Recap 7-2-12

Main Items:

  • RBA kept rates unchanged at 3.5% as expected, although is market is pricing in almost 3 more cuts this year.
  1. Australia’s terms of trade have peaked, though they remain historically high.
  2. There have been no changes to the Bank’s outlook for inflation… Maintaining low inflation over the longer term will, however, require growth in domestic costs to slow as the effects of the earlier exchange rate appreciation wane.
  3. there has been a material easing in monetary policy over the past six months. At today’s meeting, the Board judged that, with inflation expected to be consistent with the target and growth close to trend, but with a more subdued international outlook than was the case a few months ago, the stance of monetary policy remained appropriate.

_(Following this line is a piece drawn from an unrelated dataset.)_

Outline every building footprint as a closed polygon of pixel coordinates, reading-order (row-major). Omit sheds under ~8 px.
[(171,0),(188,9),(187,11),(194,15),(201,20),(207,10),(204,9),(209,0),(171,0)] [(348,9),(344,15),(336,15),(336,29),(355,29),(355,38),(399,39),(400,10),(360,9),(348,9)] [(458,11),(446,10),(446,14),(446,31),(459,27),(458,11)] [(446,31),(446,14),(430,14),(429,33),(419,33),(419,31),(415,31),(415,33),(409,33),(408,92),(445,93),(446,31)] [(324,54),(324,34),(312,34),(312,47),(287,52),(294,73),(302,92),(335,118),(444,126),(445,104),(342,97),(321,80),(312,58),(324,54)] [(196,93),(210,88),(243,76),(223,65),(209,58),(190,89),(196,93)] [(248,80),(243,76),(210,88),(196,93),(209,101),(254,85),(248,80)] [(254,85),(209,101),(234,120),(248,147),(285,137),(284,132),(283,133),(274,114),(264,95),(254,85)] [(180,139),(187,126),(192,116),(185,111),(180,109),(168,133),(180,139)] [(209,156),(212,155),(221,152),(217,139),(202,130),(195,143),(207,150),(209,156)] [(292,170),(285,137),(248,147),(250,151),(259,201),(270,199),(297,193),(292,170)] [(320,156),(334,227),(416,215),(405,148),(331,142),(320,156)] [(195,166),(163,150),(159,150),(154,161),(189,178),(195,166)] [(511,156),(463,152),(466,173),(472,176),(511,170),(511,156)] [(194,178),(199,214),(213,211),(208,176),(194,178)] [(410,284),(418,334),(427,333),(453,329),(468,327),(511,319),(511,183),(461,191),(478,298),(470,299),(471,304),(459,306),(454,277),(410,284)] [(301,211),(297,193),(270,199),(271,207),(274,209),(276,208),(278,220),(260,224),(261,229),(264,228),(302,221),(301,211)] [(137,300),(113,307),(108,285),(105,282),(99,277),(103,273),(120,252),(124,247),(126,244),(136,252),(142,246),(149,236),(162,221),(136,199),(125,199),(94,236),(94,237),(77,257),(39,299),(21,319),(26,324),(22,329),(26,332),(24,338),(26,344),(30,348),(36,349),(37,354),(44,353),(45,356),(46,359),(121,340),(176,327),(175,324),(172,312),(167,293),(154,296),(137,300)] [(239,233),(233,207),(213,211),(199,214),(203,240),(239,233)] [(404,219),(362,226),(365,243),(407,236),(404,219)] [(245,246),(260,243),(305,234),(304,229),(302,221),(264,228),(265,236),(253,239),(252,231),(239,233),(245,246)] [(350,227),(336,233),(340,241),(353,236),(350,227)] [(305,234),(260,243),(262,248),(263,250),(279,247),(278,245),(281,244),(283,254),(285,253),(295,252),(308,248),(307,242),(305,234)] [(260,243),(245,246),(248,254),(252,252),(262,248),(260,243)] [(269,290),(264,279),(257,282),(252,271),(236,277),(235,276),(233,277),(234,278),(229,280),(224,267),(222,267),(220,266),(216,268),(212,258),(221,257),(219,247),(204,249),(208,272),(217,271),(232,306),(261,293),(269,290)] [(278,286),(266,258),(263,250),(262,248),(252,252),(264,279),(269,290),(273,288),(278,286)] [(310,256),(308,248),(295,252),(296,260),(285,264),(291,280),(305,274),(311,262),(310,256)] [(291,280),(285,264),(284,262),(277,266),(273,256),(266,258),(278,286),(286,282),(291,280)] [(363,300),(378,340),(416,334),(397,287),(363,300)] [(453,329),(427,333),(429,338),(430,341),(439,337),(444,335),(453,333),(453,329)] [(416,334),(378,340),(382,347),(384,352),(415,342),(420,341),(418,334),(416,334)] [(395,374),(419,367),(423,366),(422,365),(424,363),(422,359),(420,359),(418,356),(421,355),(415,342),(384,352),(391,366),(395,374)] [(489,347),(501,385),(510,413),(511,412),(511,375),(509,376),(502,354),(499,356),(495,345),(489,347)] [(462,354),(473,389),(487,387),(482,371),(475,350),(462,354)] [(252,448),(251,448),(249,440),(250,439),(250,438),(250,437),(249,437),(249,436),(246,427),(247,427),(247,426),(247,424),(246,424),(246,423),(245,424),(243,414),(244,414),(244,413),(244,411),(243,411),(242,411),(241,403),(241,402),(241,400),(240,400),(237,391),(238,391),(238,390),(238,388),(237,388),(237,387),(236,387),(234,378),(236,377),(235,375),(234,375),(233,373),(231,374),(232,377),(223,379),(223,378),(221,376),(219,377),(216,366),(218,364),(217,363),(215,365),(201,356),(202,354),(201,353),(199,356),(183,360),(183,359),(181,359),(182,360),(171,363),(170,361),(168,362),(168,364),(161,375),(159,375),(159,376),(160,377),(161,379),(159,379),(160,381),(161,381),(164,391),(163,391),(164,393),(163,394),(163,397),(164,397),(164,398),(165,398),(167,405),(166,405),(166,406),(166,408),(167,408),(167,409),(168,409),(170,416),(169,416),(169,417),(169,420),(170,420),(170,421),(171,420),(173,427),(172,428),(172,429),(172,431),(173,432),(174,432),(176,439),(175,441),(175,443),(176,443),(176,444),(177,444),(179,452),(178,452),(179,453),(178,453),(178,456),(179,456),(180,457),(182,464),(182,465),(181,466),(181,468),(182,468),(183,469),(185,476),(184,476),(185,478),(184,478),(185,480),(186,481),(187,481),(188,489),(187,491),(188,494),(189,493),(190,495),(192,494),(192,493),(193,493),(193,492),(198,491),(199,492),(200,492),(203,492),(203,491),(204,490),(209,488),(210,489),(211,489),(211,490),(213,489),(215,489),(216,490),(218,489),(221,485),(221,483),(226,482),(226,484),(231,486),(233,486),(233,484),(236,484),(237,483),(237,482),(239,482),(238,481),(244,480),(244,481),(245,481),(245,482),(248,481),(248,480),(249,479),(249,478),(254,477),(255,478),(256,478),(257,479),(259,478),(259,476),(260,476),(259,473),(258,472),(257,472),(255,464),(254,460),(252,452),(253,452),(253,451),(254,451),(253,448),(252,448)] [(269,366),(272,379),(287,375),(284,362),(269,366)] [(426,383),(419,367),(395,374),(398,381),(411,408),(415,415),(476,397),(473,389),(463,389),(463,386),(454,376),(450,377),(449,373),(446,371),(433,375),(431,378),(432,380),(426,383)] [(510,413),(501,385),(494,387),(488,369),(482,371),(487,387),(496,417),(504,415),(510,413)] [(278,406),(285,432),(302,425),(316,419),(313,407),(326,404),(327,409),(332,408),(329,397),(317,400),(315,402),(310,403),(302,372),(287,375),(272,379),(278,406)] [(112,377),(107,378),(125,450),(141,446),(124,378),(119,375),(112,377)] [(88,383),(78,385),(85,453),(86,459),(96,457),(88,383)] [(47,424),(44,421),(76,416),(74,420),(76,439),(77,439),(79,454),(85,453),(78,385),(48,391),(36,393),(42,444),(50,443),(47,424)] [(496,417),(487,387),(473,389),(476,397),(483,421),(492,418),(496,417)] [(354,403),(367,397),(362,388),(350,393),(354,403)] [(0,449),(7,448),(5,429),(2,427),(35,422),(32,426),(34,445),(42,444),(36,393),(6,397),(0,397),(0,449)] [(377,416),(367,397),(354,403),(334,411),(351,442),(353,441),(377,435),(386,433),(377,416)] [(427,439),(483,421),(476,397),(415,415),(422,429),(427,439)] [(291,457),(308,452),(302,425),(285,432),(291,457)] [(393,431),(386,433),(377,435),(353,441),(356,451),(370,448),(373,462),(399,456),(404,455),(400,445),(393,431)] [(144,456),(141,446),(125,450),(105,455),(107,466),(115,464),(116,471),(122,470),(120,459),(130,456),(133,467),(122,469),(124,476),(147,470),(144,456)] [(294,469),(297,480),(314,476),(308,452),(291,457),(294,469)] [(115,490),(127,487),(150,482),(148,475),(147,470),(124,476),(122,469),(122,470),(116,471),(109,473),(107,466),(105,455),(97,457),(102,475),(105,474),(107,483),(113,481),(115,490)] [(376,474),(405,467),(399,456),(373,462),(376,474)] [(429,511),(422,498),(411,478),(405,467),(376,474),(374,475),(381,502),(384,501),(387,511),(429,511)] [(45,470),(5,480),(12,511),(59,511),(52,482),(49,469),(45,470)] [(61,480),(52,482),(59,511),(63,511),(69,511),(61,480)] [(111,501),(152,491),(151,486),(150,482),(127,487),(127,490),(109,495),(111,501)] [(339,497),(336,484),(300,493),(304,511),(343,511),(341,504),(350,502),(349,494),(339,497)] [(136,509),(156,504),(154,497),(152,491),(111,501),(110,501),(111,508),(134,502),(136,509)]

US adds forces to Persian Gulf, sending a signal to Iran – the US has quietly shifted substantial military firepower into the region to act as a deterrent against any Iranian aggression. Iran’s parliament on Sun introduced legislation that would block crude transfers through the Strait of Hormuz to any country participating in the Iranian embargo – NYT

Saudi Arabia – while crude prices may have declined under $100, Saudi Arabia isn’t letting its foot off the accelerator. The country moved into Jul pumping above its normal output for the 6th consecutive month – FT

China June bank lending likely weak – according to DJ, banks in China likely issued far fewer new loans in June than analysts had expected (specifically, China’s 4 largest banks lent 188B yuan in June vs. 250B in May) – DJ/Bloomberg

IMF’s latest COFER data shows that central bank EUR holders declined by 2% in 1Q, mostly in favor of USD and JPY.


  • China Non-Mfg PMI improved to 56.7 in June vs 55.2 prev
  • UK PMI Construction dropped to 48.2 in June vs 52.9 exp and 54.4 prev
  • EU PPI declined to 2.3% YoY in May vs 2.5% exp and 2.6% prev

Upcoming Data:

  • Tues: AU Services PMI, China HSBC Services PMI
  • Wed: US Holiday, Italy Services PMI, UK Services PMI
  • Thurs: BoE, ECB, US ADP Employment, Jobless Claims, ISM Non-Mfg,
  • Fri: Swiss CPI, UKPPI, US Payrolls, Unemployment, Canada Unemployment

Commentary & Links:

In retrospect, it appears that the US has been preparing for a showdown with Iran by asking Saudi Arabia to pump as much oil as possible regardless of spot prices. I’m not aware of another explanation for why Saudi Arabia is continuing to pump despite the massive drop in oil prices over the past couple months. If true, this suggests that the US believes there is a substantial risk of an interruption of Iranian oil shipments in the coming months.

The EU embargo of Iranian oil took effect on Sunday. Iran is exporting far less oil every day than a year ago: about 1.5 million barrels a day versus 2.5 million before the gradual imposition of earlier sanctions. An oil shock is an event that very few participants are prepared for. Monitor closely.

NB: There will be no update tomorrow.